母「それでも。やっぱり事故とか怪我とか、心配は絶えなかったけどね?…結局、チエちゃん泣かせる様な事になっちゃったし…」

「フフ(笑)…でもね?…あたしはあの日があったから、今があるって思うの♪……一年、会えなかったでしょ?大好きがどんどん大きくなるの♪」

母「もぉ♪…本当に可愛いんだから♪」

お母さんに抱き締められた。
そんなあたしたちを見てたサエが駆けてくる。
足元に抱き付いたサエ。

翔恵「サエも♪」

抱き上げたお母さんがギューッとすると、キャッキャと声を上げた。

智「…ただいまぁ!」

トモの声にサエが飛び下り玄関に駆けて行った。
サエを抱っこしたトモがリビングに来るとお父さんたちの『お帰り』が聞こえて。
皆で夕飯を食べ始める。

サエの隣でチハルが面倒見てくれてて。
トモとチカはバイクの話。
お母さんと料理の話をしたり、お父さんとチカの昔の話をする。
アヤが居ないのはちょっと寂しい。
だけど、大好きな人と一緒なアヤは、幸せな時間だろうから。
そんな事を考えながらコッソリ笑う。

気付いたチカが、頬にキスをする。

隣に座るサエが真似すると、全員が笑ってた。



こんなに、幸せが溢れてる。

16才の頃。
あたしは未来を捨てようとした。

あの日…

歩道橋の欄干に立った日。
チカに会った。


『…ねぇって。
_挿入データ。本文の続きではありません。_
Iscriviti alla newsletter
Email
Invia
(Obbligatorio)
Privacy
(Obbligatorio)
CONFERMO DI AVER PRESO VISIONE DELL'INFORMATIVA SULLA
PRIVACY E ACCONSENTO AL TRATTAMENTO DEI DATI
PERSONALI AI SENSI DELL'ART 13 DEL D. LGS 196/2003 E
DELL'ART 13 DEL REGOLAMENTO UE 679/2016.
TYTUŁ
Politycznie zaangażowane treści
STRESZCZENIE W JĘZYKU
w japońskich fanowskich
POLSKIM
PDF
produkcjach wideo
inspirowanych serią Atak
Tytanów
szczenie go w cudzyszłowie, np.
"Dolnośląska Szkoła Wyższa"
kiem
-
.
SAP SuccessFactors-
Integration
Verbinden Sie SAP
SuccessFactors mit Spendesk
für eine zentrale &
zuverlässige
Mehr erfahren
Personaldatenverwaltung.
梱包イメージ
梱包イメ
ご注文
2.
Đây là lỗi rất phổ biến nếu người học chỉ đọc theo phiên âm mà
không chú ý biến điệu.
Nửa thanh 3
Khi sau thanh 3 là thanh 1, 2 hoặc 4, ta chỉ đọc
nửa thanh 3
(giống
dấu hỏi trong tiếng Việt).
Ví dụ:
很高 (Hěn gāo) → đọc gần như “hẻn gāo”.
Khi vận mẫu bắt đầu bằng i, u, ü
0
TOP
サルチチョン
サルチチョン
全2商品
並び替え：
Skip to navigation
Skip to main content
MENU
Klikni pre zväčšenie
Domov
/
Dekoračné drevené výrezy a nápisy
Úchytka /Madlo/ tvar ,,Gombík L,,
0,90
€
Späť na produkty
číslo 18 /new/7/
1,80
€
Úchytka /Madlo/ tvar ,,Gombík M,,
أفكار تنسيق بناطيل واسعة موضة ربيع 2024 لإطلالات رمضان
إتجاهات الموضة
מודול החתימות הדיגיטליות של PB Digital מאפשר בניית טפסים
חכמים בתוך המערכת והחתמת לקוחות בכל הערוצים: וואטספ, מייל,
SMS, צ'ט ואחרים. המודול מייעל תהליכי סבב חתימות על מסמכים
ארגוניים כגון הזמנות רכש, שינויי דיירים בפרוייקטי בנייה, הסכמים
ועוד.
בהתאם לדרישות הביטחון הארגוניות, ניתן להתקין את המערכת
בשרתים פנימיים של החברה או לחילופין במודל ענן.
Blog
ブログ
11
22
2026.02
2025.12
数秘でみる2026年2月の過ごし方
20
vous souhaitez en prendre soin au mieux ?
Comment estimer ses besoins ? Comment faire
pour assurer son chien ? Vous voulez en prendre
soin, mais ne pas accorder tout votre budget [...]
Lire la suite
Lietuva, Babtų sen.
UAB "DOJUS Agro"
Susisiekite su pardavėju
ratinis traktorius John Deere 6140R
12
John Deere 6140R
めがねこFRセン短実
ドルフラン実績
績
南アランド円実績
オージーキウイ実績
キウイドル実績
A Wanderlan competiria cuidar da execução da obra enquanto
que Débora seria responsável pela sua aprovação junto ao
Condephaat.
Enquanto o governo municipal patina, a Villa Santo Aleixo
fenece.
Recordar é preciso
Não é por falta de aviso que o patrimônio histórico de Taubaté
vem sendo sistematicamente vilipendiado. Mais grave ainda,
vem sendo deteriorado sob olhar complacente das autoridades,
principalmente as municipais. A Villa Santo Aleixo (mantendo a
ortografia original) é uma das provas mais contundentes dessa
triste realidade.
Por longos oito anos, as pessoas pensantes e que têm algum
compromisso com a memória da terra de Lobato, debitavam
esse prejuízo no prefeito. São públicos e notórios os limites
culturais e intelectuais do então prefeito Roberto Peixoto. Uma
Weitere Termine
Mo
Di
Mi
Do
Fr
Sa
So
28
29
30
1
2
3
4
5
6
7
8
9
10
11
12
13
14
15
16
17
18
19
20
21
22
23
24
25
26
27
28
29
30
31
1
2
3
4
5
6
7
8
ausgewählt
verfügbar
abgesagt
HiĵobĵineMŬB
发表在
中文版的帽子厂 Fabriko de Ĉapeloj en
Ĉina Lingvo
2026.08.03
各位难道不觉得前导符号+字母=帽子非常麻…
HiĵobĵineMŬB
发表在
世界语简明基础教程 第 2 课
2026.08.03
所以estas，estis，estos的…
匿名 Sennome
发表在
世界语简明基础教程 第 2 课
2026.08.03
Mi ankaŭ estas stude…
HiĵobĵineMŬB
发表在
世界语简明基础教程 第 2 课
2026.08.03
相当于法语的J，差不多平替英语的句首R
………そんな高いとこに居たら……パンツ見えちゃうよ?』


チカの言葉がなかったら…

きっと今頃あたしはここに居ない。


あんなに、苦しくて寂しかったのに…

今、目の前に温かくて優しくて、泣きたくなるくらいの幸せが溢れてる。


翔恵「…カッカ?…どっか、いたいの?…だいじょぶ?」

智翔「フフ(笑)…サエ?カッカは痛い訳じゃねぇから、大丈夫♪」

翔恵「だってカッカないてる…カッカ?…だいじょぶよ?サエがいいこいいこしてあげるね?」

小さな手で頭を撫でてくれるサエ。
トモもチハルも、あたしの涙の理由に気付いて笑ってる。

何より…

チカが頭を撫でて…

そっと抱き締めてくれた。

智翔「フフ♪……幸せだな♪?」

「…ん♪」

そんなあたしたちを、お父さんたちが優しく微笑みながら見守ってくれてた。